コリン・ウィルソンと修業
さっき妻にコリン・ウィルソンのSF小説『精神寄生体』のあらすじを話した。
コリン・ウィルソンが自らの宇宙を展開する出発点は、「眉間に集中する」である。第三の眼とも言われる松果体があるあたり、即ち眉間に意識を集中する行を行うと、「エネルギー」が呼び起こされると、ウィルソンは言う。
普通の体験だと、一定時間集中すると疲れ切ってヘトヘトになるもので、休息が必ず必要になるものだが、ウィルソンの「思想」では違う。
集中すればするほど活力が湧いてきて、無限に集中出来るとするのが、コリン・ウィルソンの思想である。この無限の集中の先に超人もある、とウィルソンは説く。
精神寄生体というSF小説では、集中力は楽観主義のエネルギーを解き放つだけではなく、サイコキネシスまで発動させてしまう。
集中力によって起動するサイコキネシスという発想はだが、確かに魅力的ではある。
そして同時にとても漫画チックだが。
私はこのアイディアに頭をやられていた頃、『心の力を証明したいんや!』と念じながらお風呂で鉄の手すりを握りしめた事がある。
その時、何かの力が腕から手すりに流れるような感じがした。
見たところ手すりに変化などは何も生じなかった。しかし私は確かに自分の腕から何かが伝わる感じを味わったのである。
これと似たような経験が、北海道の温泉場に居た時にもあった。
私は四天王寺の縁日で買った、ネパールの、白銀製の護符を、茅沼温泉の霊験あらたかな湯でひたすら磨いていた。
温泉にのんびりとつかるのでもなく、金属の護符に湯をかけては指でキュッキュと磨くってことをひたすらやっていたのである。
そして湯から上がって浴衣に着替え、無意識の内にその護符を握りしめ、何かを考えた。
何を考えたかは今思い出せないのだが、何か善と関わる事だったと想う。
善の力が世の中に溢れますように、とかそんなことだったかもしれない。
その時、手の中の護符が、キーーンと、冷えるというよりも冴えるような、そんな感覚を味わったのである。
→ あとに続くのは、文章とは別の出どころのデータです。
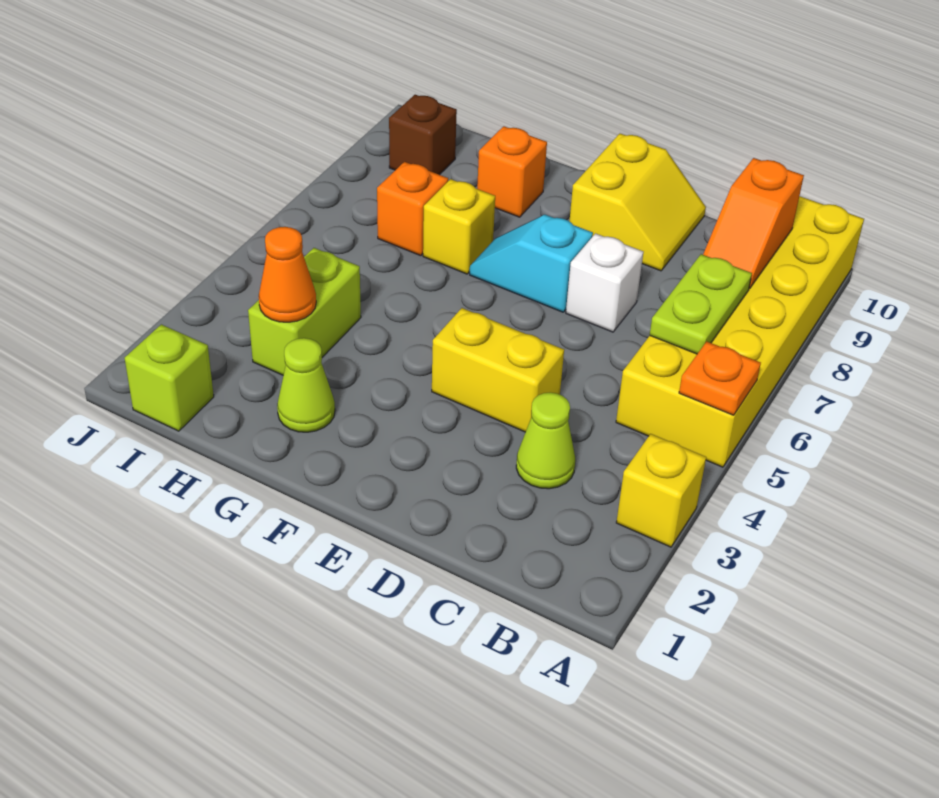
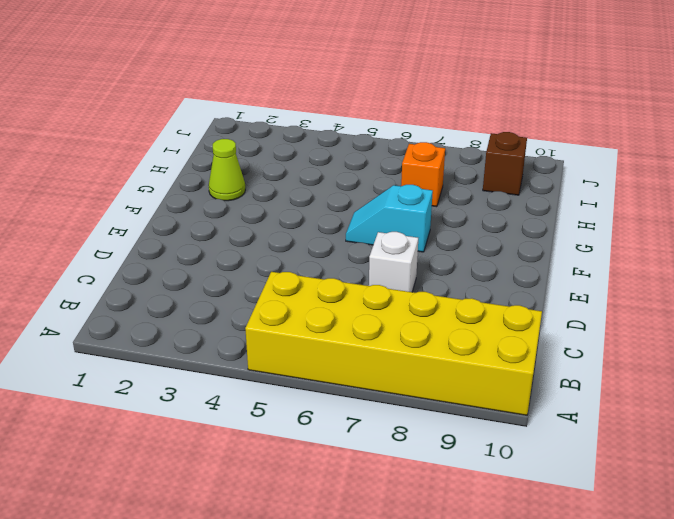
cyan 1x2 slope [346,185,433,252] -> cyan 1x2 slope turned to [470,215,593,312]
none -> yellow 1x1 brick [616,434,706,547]
none -> lime 1x1 cone [516,392,575,489]
none -> yellow 1x2 brick [432,308,564,432]

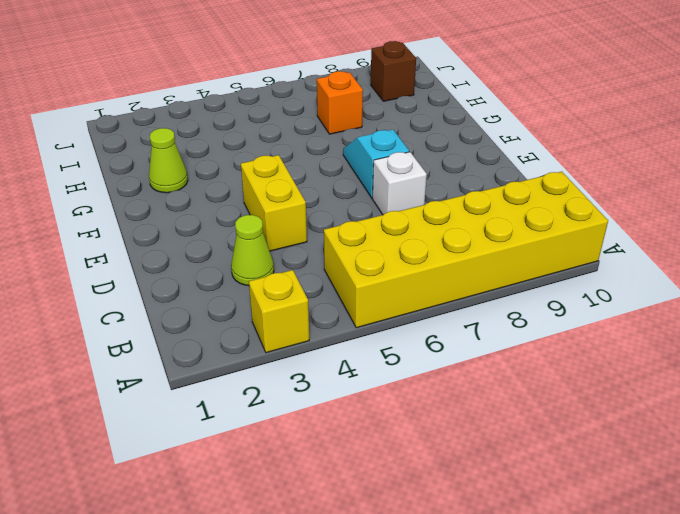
none -> yellow 2x2 slope [570,134,706,271]
none -> yellow 1x1 brick [423,179,495,274]
none -> orange 1x1 brick [477,126,547,217]

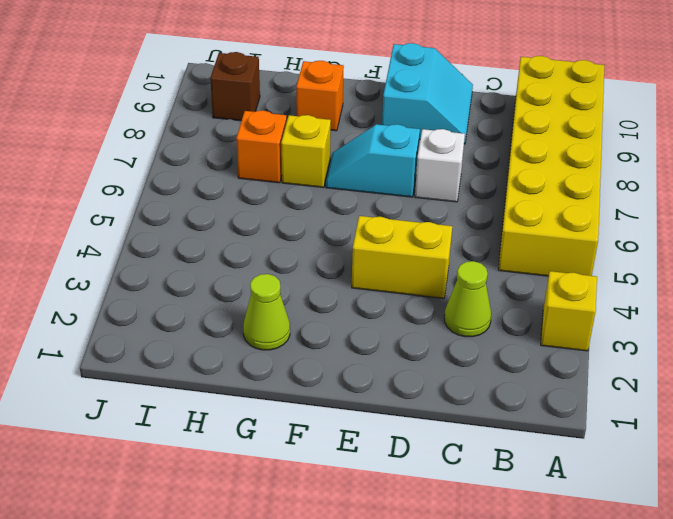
cyan 2x2 slope [382,43,473,144] -> yellow 2x2 slope [570,134,706,271]
none -> lime 1x2 brick [248,248,361,375]
none -> lime 1x1 brick [125,324,214,431]
none -> orange 1x1 plate [679,341,761,415]

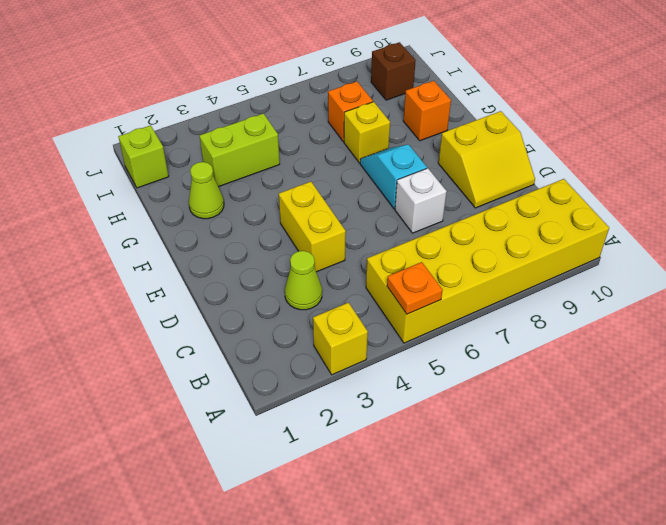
none -> lime 1x2 plate [650,254,752,354]
none -> orange 1x2 slope [703,158,804,289]
none -> orange 1x1 cone [259,227,316,322]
私もたまには不思議な体験をするが、最近はあまりそういう事もなくなってきた。
いずれも十年とか二十年前の話だ。
ともかく、
集中すると謎の力が発動して、ってのは、ないわけでもないのかもしれないなぁ、と思う。
だからと言って今から修業してそういう力を身に着けようって訳でもないのだが。
それよりは私は、今を生きる術をもっと知りたひ。
明日も無事生きられるかどうかということ。
無事面接に受かるか、働き続けられるかということ。
そういう事に役立つのであれば、確かに修業も悪くはないだろう。